Integral over a closed area I consider a closed area $ A $ and a piece of area $dA$ from it. Now let be $ \underline{n} $ the normal vector of $ dA $. Then we call $ d\underline{A}:=\underline{n}\cdot dA $ the area vector.

Now here are my problems:
1.) I don't see why $ \oint d\underline{A}=\underline{0} $.
2.) I struggle with this weird notation just writing the symbol $ d\underline{A} $ into to this integral. I'm used to use this notation like this for example $ \int f(x)\space dx $.
3.) Is there some (physical) interpretation for the integral $ \oint d\underline{A} $ ?
 A: *

*I assume in this context "closed" surface means the boundary is empty (and everything is nice enough for Stokes theorem to be applied). Now, one of the corollaries of Stokes' theorem is that for any smooth function $f$ and any "nice" surface $S$,
\begin{align}
\int_{S}\nabla f\,\times d\mathbf{A}&=-\int_{\partial S}f\,d\mathbf{l}.
\end{align}
Now, let $f_1(x,y,z)=x$, $f_2(x,y,z)=y$ and $f_3(x,y,z)=z$, so that $\nabla f_i=\mathbf{e}_i$ is the $i^{th}$ standard basis vector. Then,
\begin{align}
\mathbf{e}_i\times\left(\int_S\,d\mathbf{A}\right)&=
\int_S\mathbf{e}_i\times d\mathbf{A}=\int_S\nabla f_i\times d\mathbf{A}=
-\int_{\partial S}f_i\,d\mathbf{l}=0,
\end{align}
wherre the last equal sign is because the boundary $\partial S$ is empty. Now, it is easy to verify that if a vector is such that its cross product with each vector in a basis vanishes, then the vector must be to zero vector. Hence, $\int_Sd\mathbf{A}=0$.


*The notation $d\mathbf{A}$ for example $\int_SF\,d\mathbf{A}$ means you're integrating the vector-valued function $F\,\mathbf{n}$ with respect to the area element on the surface $S$ (and if you want to get really technical, this is the induced Riemann-Lebesgue measure from the metric tensor induced on $S$ by pullingback the metric tensor in the ambient $\Bbb{R}^3$). Take a look at this answer of mine where I talk about various ways to interpret double integrals; granted they're mostly in the case where the function being integrated is real-valued, not vector-valued, but hopefully that is still helpful.

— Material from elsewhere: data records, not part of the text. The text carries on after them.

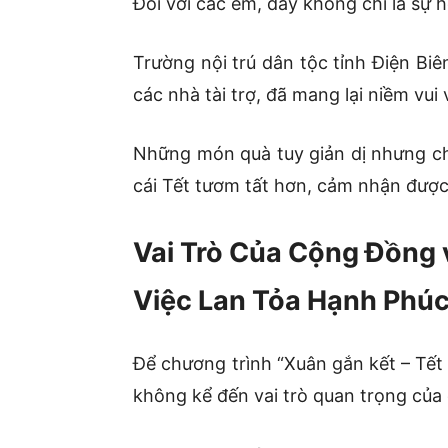
Đối với các em, đây không chỉ là sự h
Trường nội trú dân tộc tỉnh Điện Bi
các nhà tài trợ, đã mang lại niềm vu
Những món quà tuy giản dị nhưng ch
cái Tết tươm tất hơn, cảm nhận được
Vai Trò Của Cộng Đồng
Việc Lan Tỏa Hạnh Phú
Để chương trình “Xuân gắn kết – Tết
không kể đến vai trò quan trọng củ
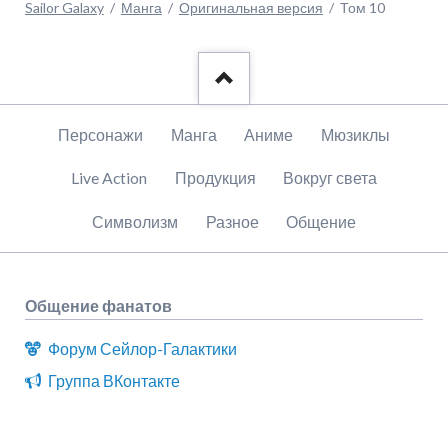
Sailor Galaxy
Манга
Оригинальная версия
Том 10
Пропустить
Персонажи
Манга
Аниме
Мюзиклы
навигацию
Live Action
Продукция
Вокруг света
Символизм
Разное
Общение
Общение фанатов
Форум Сейлор-Галактики
Группа ВКонтакте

*As we just showed, it is the zero vector, so I'm not sure what else you're looking for. It should seem like a plausible result though, atleast for highly symmetric surfaces like $S$ being the 6 sides of the cube (because the area vectors of opposite sides point in opposite directions, hence cancel out in pairs). Or for the sphere of any given radius $S_r=\{\xi\in\Bbb{R}^3\,:\,\lVert \xi\rVert=r\}$ (because in this case, at any point, there is a diametrically opposite point which will cause the normal vectors to "cancel out").
Note by the way that in proving $(1)$, if we make the additional assumption that $S$ is itself the boundary of some volume $\Omega$ (i.e $S=\partial \Omega$), then a simpler proof can be given by directly applying the divergence theorem: for any basis vector $\mathbf{e}_i$, we have
\begin{align}
\mathbf{e}_i\cdot \left(\int_Sd\mathbf{A}\right)&=\int_{\partial \Omega}\mathbf{e}_i\cdot d\mathbf{A}=
\int_{\Omega}\text{div}(\mathbf{e}_i)\,dV=0.
\end{align}
Once again, if the inner product of a given vector with respect to every vector in a basis vanishes, then that vector must be the zero vector. This method of proving assumes more (that $S$ is itself the boundary of some region), but the proof is simpler, because it uses the regular form of the divergence theorem, rather than in (1) where we used a corollary of Stokes' theorem (which many of us may not even remember... I certainly had to look it up to refresh my memory on the signs).
A: If I understand your question now, the "area" $A$ (I would rather call it a "surface") "encloses" a finite region of space. If $A$ is the surface of the rigid body in a fluid whose pressure is the same everywhere (not like a body of water on Earth, which has higher pressure in the deeper parts) then the fluid would exert no force on the body and the body exerts no force on the fluid.
If the pressure in the fluid is $1,$ then the vector area element
$d\mathbf A = \mathbf n\,dA$
(with $\mathbf n$ facing outward from the body)
is an element of the force the body exerts on the fluid,
and the integral
$$ \int_A d\mathbf A $$
is the total force of the body on the fluid, which is zero.
So that's a physical interpretation of the integral.